— PROVIDED RECORDS —
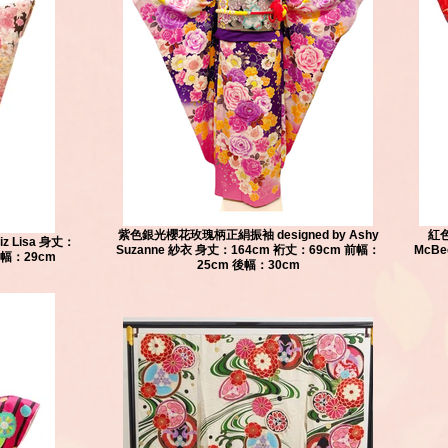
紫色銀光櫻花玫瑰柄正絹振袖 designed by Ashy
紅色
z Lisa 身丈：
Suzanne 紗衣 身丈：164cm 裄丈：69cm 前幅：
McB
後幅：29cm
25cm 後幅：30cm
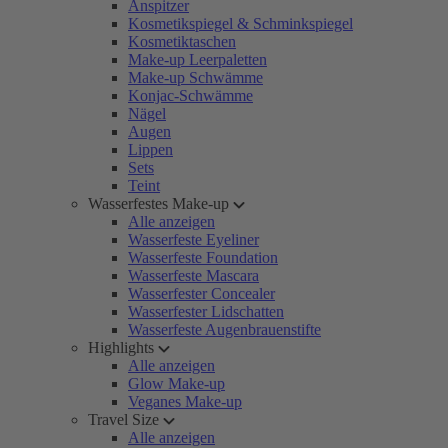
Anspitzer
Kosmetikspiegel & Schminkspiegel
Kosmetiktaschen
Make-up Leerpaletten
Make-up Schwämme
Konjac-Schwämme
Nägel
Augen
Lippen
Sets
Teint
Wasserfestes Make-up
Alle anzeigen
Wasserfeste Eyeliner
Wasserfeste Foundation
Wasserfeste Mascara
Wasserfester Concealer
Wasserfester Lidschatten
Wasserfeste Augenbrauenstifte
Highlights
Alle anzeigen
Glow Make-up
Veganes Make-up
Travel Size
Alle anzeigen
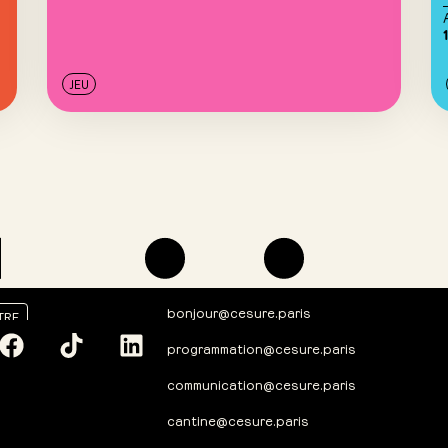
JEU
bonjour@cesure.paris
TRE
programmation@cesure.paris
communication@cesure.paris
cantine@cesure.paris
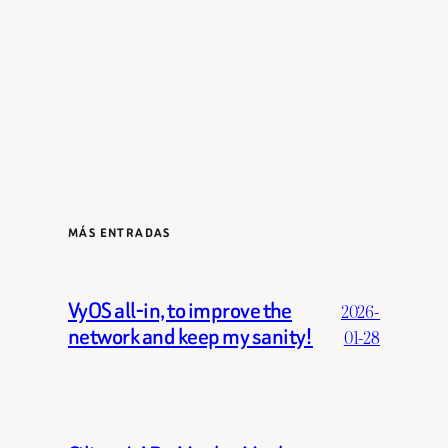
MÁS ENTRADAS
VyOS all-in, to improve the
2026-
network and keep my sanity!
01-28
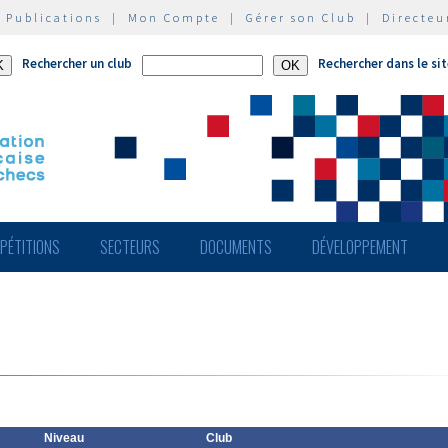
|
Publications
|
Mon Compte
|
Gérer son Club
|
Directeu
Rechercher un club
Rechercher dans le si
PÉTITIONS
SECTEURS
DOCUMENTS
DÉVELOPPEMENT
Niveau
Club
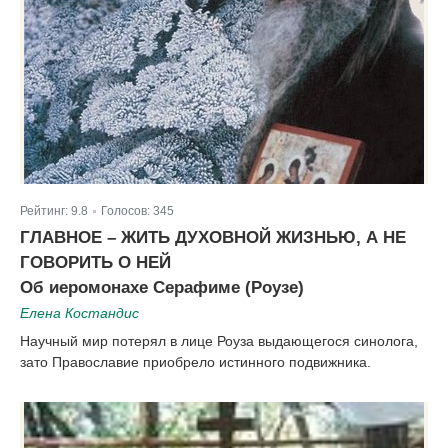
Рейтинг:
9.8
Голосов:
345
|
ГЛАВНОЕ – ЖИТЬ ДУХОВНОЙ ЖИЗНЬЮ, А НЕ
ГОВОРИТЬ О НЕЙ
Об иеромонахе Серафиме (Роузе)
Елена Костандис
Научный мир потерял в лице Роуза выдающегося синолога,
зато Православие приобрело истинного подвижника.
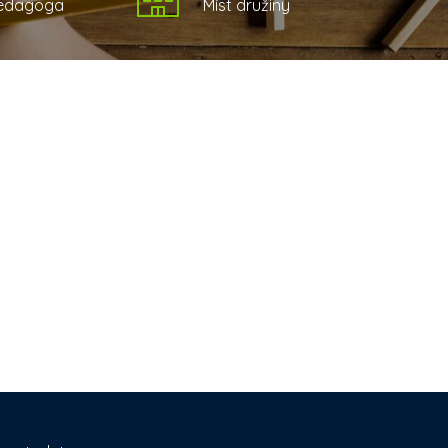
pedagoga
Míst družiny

— WORK ORDER —
Turn every line of text from all the entries above into one numbered list, skipping any blank lines. Leave the pictures out of your answer.

— TASK ANSWER —
1. 紫色銀光櫻花玫瑰柄正絹振袖 designed by Ashy
2. 紅色
3. z Lisa 身丈：
4. Suzanne 紗衣 身丈：164cm 裄丈：69cm 前幅：
5. McB
6. 後幅：29cm
7. 25cm 後幅：30cm
8. Anspitzer
9. Kosmetikspiegel & Schminkspiegel
10. Kosmetiktaschen
11. Make-up Leerpaletten
12. Make-up Schwämme
13. Konjac-Schwämme
14. Nägel
15. Augen
16. Lippen
17. Sets
18. Teint
19. Wasserfestes Make-up
20. Alle anzeigen
21. Wasserfeste Eyeliner
22. Wasserfeste Foundation
23. Wasserfeste Mascara
24. Wasserfester Concealer
25. Wasserfester Lidschatten
26. Wasserfeste Augenbrauenstifte
27. Highlights
28. Alle anzeigen
29. Glow Make-up
30. Veganes Make-up
31. Travel Size
32. Alle anzeigen
33. JEU
34. bonjour@cesure.paris
35. TRE
36. programmation@cesure.paris
37. communication@cesure.paris
38. cantine@cesure.paris
39. MÁS ENTRADAS
40. VyOS all-in, to improve the
41. 2026-
42. network and keep my sanity!
43. 01-28
44. |
45. Publications
46. |
47. Mon Compte
48. |
49. Gérer son Club
50. |
51. Directeu
52. Rechercher un club
53. Rechercher dans le si
54. PÉTITIONS
55. SECTEURS
56. DOCUMENTS
57. DÉVELOPPEMENT
58. Niveau
59. Club
60. Рейтинг:
61. 9.8
62. Голосов:
63. 345
64. |
65. ГЛАВНОЕ – ЖИТЬ ДУХОВНОЙ ЖИЗНЬЮ, А НЕ
66. ГОВОРИТЬ О НЕЙ
67. Об иеромонахе Серафиме (Роузе)
68. Елена Костандис
69. Научный мир потерял в лице Роуза выдающегося синолога,
70. зато Православие приобрело истинного подвижника.
71. pedagoga
72. Míst družiny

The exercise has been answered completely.